> _YOUR GOAL_: Give the number of lines in the records below that contain the word "elbow". State only that number.

[Per-instance keypoint data]
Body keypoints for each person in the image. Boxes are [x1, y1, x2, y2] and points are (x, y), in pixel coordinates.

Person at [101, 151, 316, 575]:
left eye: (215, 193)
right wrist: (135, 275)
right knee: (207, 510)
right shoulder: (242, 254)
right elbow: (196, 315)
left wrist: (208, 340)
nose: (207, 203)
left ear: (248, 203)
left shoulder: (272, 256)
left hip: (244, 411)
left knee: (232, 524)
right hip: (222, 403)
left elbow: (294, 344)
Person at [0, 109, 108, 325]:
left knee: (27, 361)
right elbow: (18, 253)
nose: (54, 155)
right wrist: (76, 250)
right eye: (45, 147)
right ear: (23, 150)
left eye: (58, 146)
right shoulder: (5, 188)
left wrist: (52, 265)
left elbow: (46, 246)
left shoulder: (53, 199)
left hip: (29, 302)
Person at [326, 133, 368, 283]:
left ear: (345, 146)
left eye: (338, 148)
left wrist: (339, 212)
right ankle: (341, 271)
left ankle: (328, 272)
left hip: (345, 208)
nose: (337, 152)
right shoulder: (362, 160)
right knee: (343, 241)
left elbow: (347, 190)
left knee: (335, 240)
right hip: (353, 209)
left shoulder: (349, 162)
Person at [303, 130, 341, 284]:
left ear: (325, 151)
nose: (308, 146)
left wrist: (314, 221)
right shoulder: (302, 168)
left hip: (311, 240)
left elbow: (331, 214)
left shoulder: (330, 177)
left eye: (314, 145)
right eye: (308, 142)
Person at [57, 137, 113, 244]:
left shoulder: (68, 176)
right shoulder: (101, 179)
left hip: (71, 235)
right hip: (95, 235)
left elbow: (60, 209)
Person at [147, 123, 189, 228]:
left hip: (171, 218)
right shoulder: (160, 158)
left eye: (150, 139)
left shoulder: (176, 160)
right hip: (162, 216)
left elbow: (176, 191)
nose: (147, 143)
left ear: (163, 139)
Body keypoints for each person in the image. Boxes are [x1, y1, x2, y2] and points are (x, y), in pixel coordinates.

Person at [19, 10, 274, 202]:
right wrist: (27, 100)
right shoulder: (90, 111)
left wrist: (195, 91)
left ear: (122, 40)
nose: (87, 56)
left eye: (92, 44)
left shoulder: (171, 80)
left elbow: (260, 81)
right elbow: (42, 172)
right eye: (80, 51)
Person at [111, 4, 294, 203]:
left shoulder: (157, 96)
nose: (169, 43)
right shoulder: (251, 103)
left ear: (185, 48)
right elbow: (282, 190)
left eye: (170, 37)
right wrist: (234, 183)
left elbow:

> _ANSWER BOX_: 12